Even if we set morality aside, I think there are practical reasons to generally reject assassination as a way of starting a revolution.
- First, it usually doesn't work. Assassinations can and do destabilize societies and states to some extent, as any violence does. That destabilization often works against democracy/republicanism, at least in the near term, because republics requires social trust and stable institutions of power sharing. Thus revolutions, being inherently destabilizing events, very often end in dictatorships. Assassinations, for similar reasons, often feed authoritarianism.
- In cases where revolution itself is justified, non-violent social movements are often more successful than violent ones as a revolutionary tactic.

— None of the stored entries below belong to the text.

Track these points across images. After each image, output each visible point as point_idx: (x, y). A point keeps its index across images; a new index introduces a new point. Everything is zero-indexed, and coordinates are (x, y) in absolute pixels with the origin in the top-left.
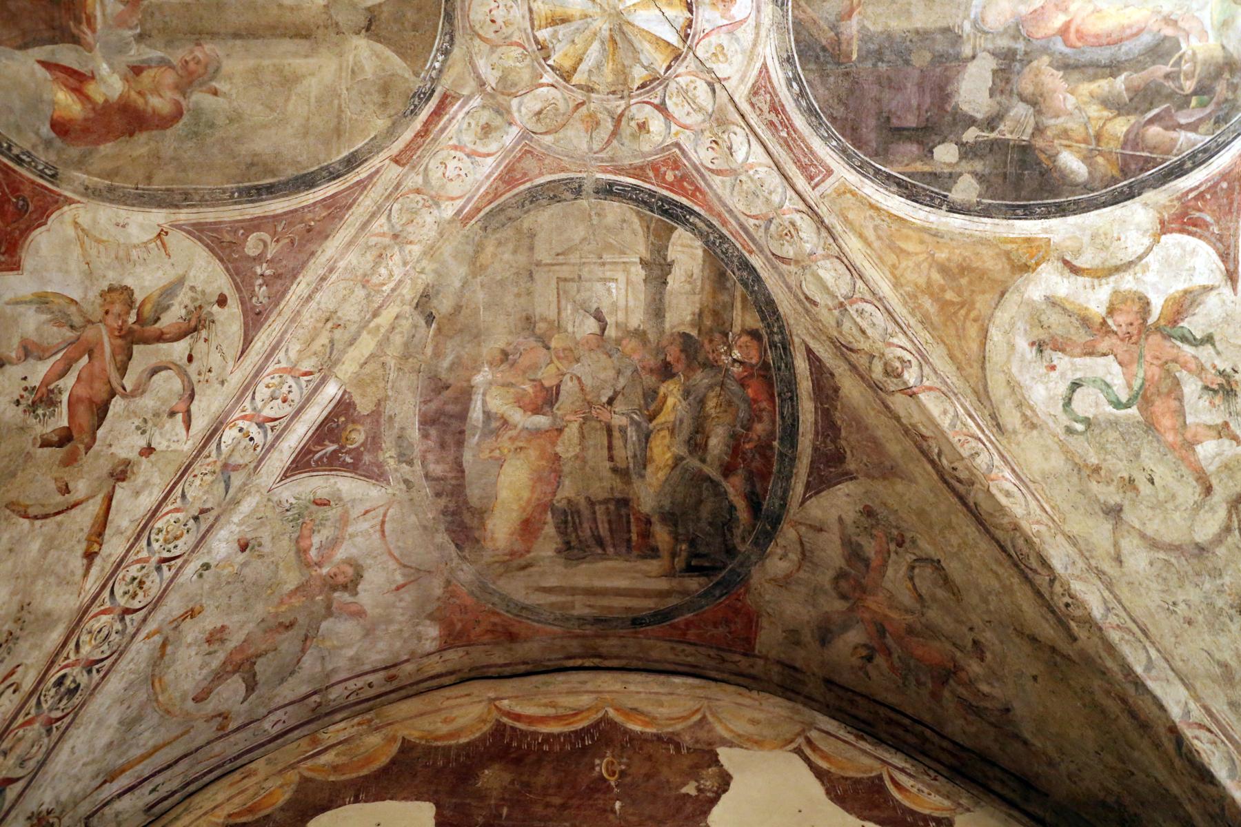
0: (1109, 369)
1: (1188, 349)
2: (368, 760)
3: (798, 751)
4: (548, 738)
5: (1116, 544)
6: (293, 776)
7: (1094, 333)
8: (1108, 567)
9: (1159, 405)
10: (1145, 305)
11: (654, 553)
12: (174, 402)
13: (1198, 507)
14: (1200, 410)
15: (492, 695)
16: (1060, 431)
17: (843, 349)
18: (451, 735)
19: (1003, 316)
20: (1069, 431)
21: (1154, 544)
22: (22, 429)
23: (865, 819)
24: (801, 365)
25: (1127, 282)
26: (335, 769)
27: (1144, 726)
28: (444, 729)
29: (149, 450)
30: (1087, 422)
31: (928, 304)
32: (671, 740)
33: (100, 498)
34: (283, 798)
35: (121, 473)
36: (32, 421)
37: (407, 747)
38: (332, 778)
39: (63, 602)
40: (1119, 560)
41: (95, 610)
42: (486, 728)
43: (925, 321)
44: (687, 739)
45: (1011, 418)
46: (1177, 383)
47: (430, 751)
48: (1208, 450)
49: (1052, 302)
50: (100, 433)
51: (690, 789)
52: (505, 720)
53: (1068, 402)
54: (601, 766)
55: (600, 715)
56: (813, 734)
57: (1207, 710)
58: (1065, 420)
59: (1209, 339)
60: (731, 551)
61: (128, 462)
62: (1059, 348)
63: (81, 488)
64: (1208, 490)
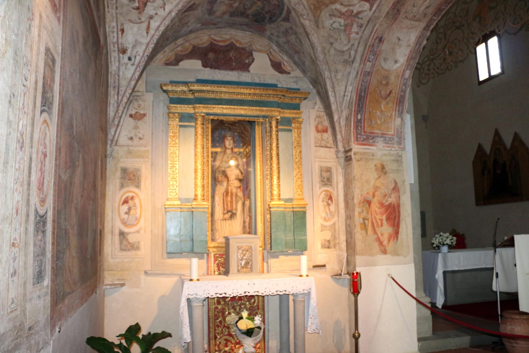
0: (342, 21)
1: (357, 19)
2: (187, 50)
3: (268, 54)
4: (221, 46)
5: (330, 49)
6: (173, 53)
7: (342, 15)
8: (326, 52)
9: (348, 27)
10: (353, 11)
11: (248, 18)
12: (161, 5)
13: (346, 45)
14: (355, 28)
15: (209, 33)
16: (328, 29)
17: (294, 9)
18: (203, 44)
19: (325, 10)
20: (330, 29)
21: (336, 50)
22: (128, 5)
23: (276, 71)
24: (286, 8)
25: (351, 8)
26: (181, 51)
27: (322, 76)
28: (201, 42)
29: (156, 14)
30: (334, 28)
31: (312, 7)
32: (244, 49)
33: (147, 22)
34: (173, 57)
35: (151, 18)
36: (130, 4)
37: (194, 47)
38: (181, 53)
39: (145, 41)
40: (329, 52)
41: (150, 43)
42: (209, 43)
43: (311, 9)
44: (247, 49)
45: (320, 26)
46: (353, 24)
47: (199, 48)
48: (353, 35)
49: (336, 9)
50: (146, 8)
51: (247, 61)
52: (213, 41)
53: (332, 25)
54: (231, 54)
55: (231, 41)
56: (271, 50)
57: (331, 77)
58: (330, 27)
59: (362, 18)
60: (264, 21)
61: (152, 16)
62: (334, 16)
63: (143, 19)
64: (349, 42)
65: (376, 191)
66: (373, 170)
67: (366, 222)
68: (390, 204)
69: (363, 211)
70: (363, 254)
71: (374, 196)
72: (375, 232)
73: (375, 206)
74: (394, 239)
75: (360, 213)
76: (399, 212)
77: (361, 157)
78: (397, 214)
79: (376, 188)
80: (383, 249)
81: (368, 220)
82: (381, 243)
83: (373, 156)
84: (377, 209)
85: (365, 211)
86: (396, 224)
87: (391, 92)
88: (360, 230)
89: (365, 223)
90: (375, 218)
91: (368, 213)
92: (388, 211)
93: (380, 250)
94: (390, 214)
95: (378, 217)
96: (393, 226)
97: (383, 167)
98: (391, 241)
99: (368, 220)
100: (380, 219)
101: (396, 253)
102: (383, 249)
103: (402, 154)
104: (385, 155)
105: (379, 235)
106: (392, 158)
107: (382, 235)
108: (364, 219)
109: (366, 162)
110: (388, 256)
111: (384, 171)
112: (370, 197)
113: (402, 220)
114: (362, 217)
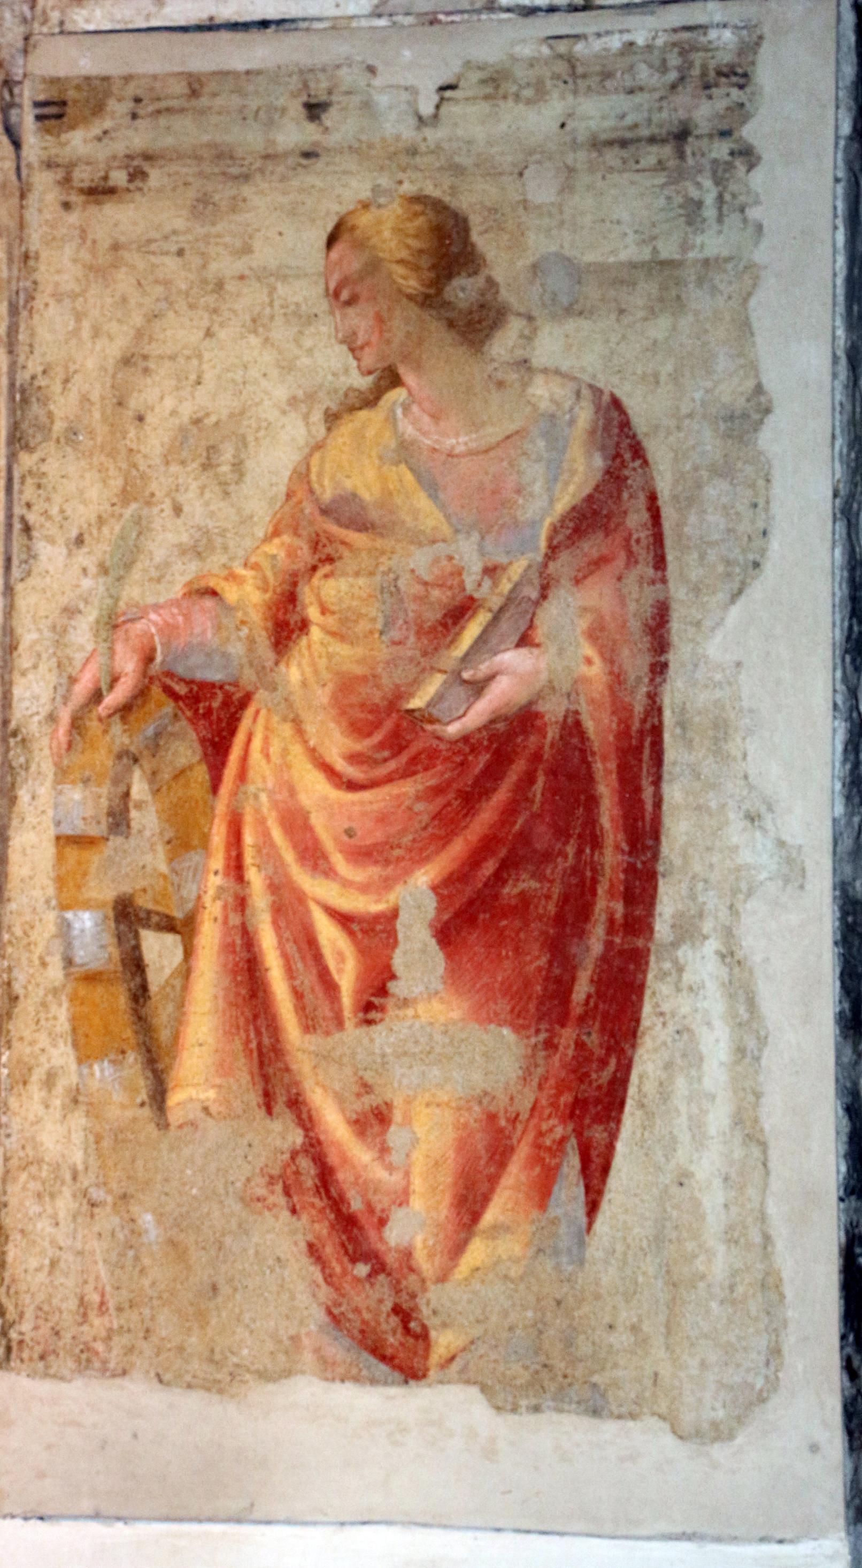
65: (324, 556)
66: (308, 293)
67: (160, 950)
68: (525, 719)
69: (119, 819)
70: (87, 1360)
71: (286, 627)
72: (273, 1083)
73: (293, 759)
74: (543, 1191)
75: (68, 842)
76: (643, 833)
77: (138, 138)
78: (611, 859)
79: (326, 528)
80: (373, 1300)
81: (183, 927)
82: (349, 1232)
83: (314, 110)
84: (314, 789)
85: (147, 820)
86: (582, 989)
88: (62, 1055)
89: (135, 964)
90: (289, 905)
91: (183, 840)
92: (486, 815)
93: (336, 1319)
94: (513, 849)
96: (544, 1006)
97: (448, 245)
98: (490, 1216)
99: (183, 927)
100: (344, 920)
101: (554, 1371)
102: (373, 1300)
103: (751, 46)
104: (496, 83)
105: (334, 1123)
106: (598, 112)
107: (374, 1121)
108: (127, 916)
109: (203, 206)
111: (463, 290)
112: (224, 647)
113: (688, 930)
114: (105, 890)
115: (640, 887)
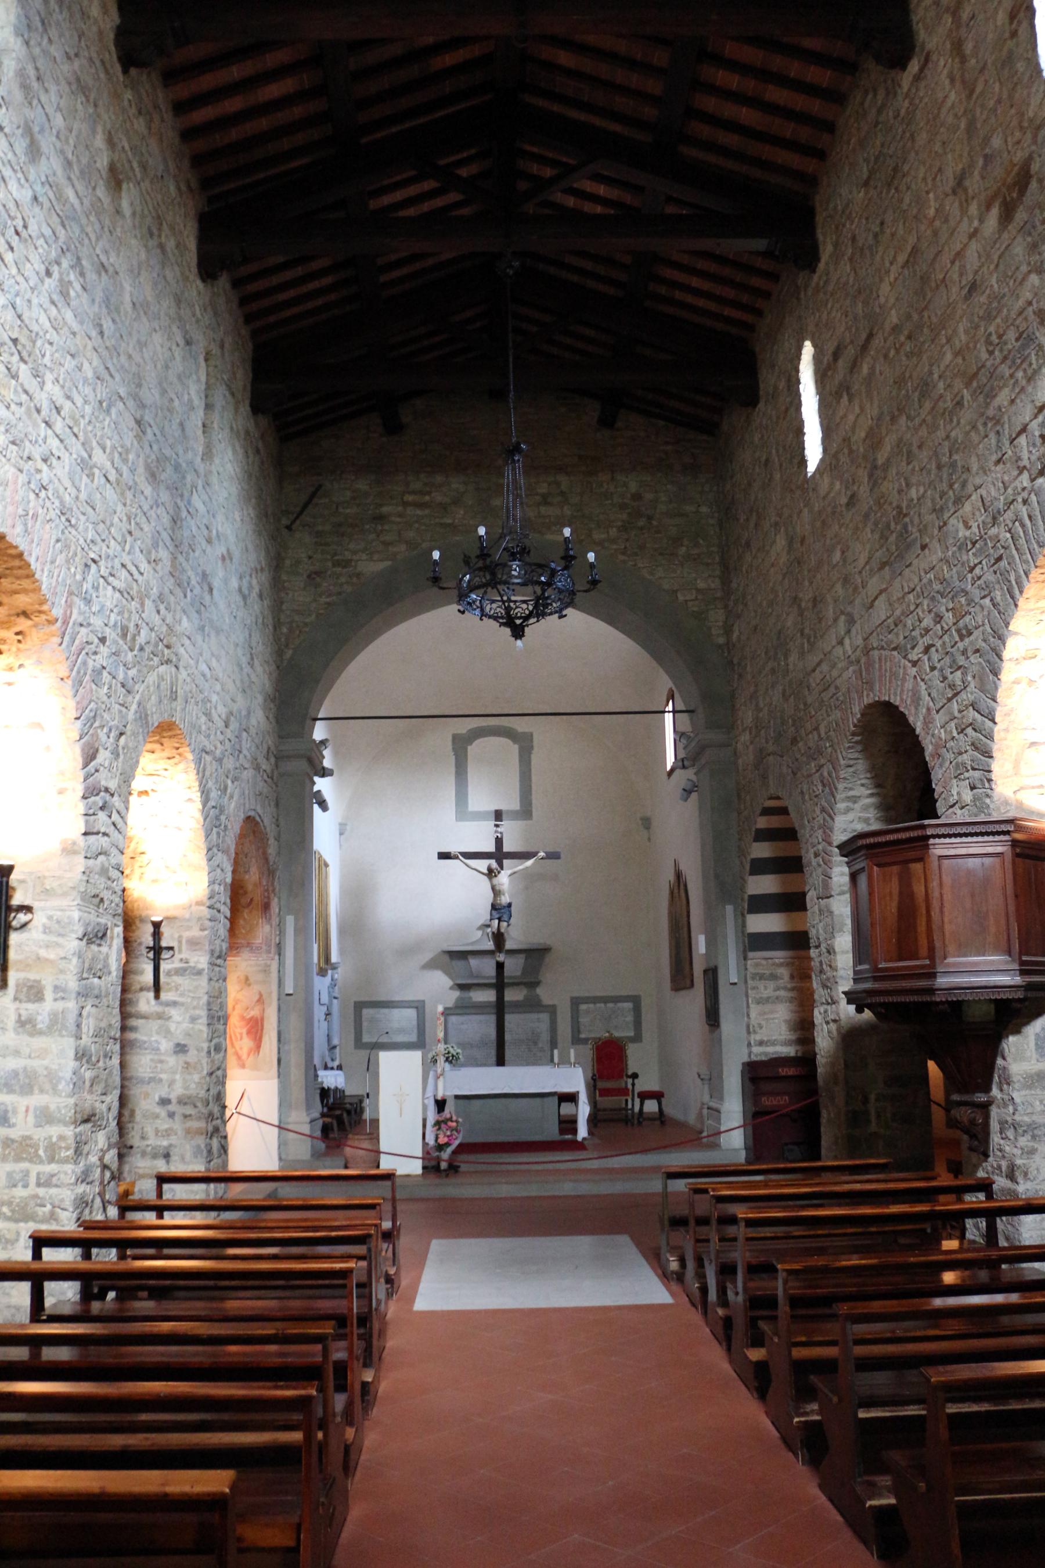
76: (262, 1026)
82: (239, 1058)
87: (252, 900)
94: (252, 1027)
95: (238, 1030)
96: (255, 1039)
97: (247, 979)
101: (255, 1068)
105: (238, 1048)
107: (241, 1048)
110: (246, 1071)
115: (262, 1030)
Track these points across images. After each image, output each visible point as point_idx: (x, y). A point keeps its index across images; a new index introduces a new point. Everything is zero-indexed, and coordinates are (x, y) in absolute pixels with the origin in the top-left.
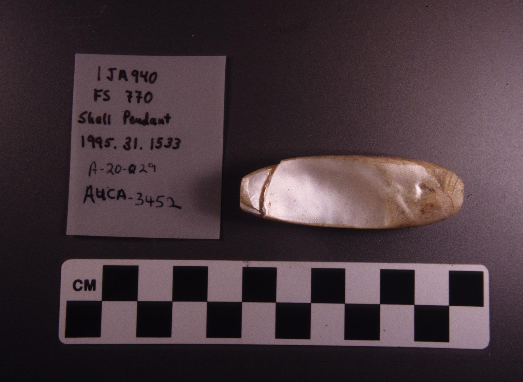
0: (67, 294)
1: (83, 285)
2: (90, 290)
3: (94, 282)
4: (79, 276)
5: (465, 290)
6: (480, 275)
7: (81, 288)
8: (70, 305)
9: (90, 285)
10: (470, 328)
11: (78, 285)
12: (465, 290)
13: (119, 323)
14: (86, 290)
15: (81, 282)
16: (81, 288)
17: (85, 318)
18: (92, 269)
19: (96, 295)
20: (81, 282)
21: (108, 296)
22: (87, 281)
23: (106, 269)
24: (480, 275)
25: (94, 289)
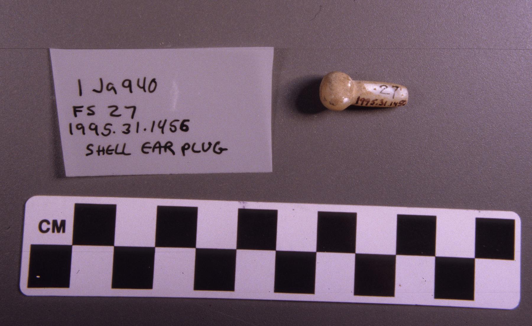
0: (32, 237)
1: (50, 226)
2: (59, 231)
3: (63, 222)
5: (494, 240)
6: (511, 224)
7: (48, 230)
8: (36, 250)
9: (59, 226)
11: (45, 226)
12: (494, 240)
13: (91, 272)
14: (53, 231)
15: (48, 223)
16: (48, 230)
17: (52, 265)
19: (65, 238)
20: (48, 223)
21: (81, 238)
22: (55, 222)
23: (80, 209)
24: (511, 224)
25: (64, 231)
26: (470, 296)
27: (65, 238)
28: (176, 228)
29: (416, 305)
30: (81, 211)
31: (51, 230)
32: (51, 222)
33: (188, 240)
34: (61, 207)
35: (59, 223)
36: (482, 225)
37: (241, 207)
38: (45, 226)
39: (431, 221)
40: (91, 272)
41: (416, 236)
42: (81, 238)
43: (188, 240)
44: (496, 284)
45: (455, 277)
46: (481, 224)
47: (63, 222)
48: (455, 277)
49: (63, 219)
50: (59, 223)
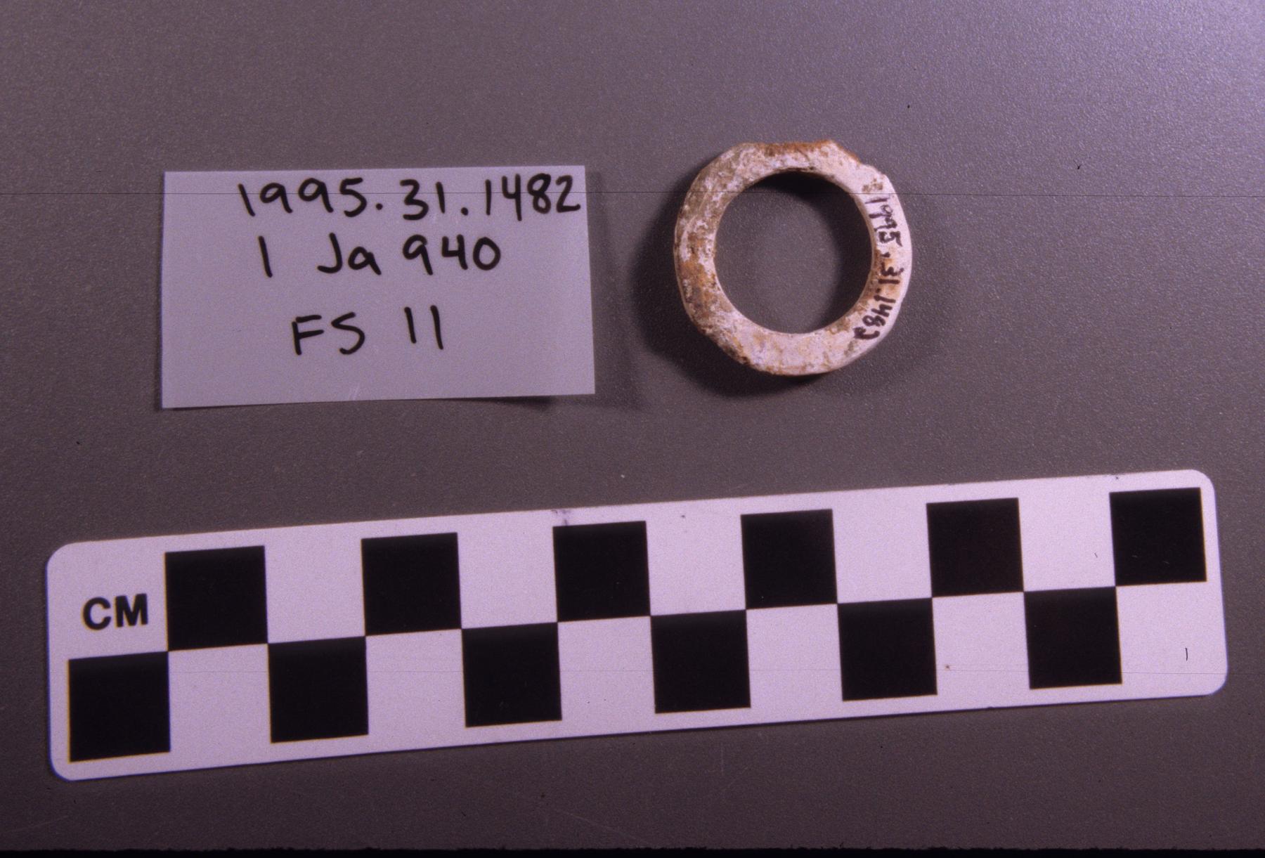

This is what Erica Chenoweth and Maria Stephen claim to decisively show in their book, Why Civil Resistance Works: The Strategic Logic of Nonviolent Conflict. Somewhere between violence and non-violence lie non-lethal tactics of provocation and reprisal. See for example, the Boston Tea Party or the actions that initiated the Bougainville Revolution. These tactics seem to have a record of success that surpasses assassination, even if the latter were otherwise justified.
- If assassination were an effective way to initiate a violent revolutionary struggle, there would still remain the separate question of justifying the revolution itself, whether with a utilitarian calculus or otherwise. Violent revolutions cause a lot of suffering and death in their own right. The best revolutions are short revolutions, meaning those with a just cause and near certainty of success.
It seems to me that any justification of assassination, at least in realistic scenarios, would have to include retribution, which for me could only justify killing when the person is willfully and knowingly doing the most wrong kinds of things, and when the assassin is personally affected. I imagine that, in the right (by which I mean the most wrong) circumstances, many people are capable of being driven into a murderous rage that could be, if not justified, at least understood and perhaps forgiven. If someone knowingly killed someone close to me, someone I loved; if they did so for their own profit, power, or convenience; if they did so remorselessly, contemptuously… perhaps I could become one of those people. And I would probably feel justified. But why would I have to be personally affected? Is that selfish of me? Am I not unjustifiably privileging those close to me and my own pain and anguish? Shouldn't I consider, moreover, that in my time and place, I and my loved-ones have the privilege of being largely protected from the structural harm and systemic violence that befalls other people in other places? My defense is only this: if I were to exact the assassin's retribution on behalf of abstract others, I would be killing in cold blood. And this, in the end, is why I oppose the death penalty. Not because the worst criminals deserve life. But because, as Friedrich Nietzsche said, "the state is the coldest of cold monsters." And it always kills in cold blood.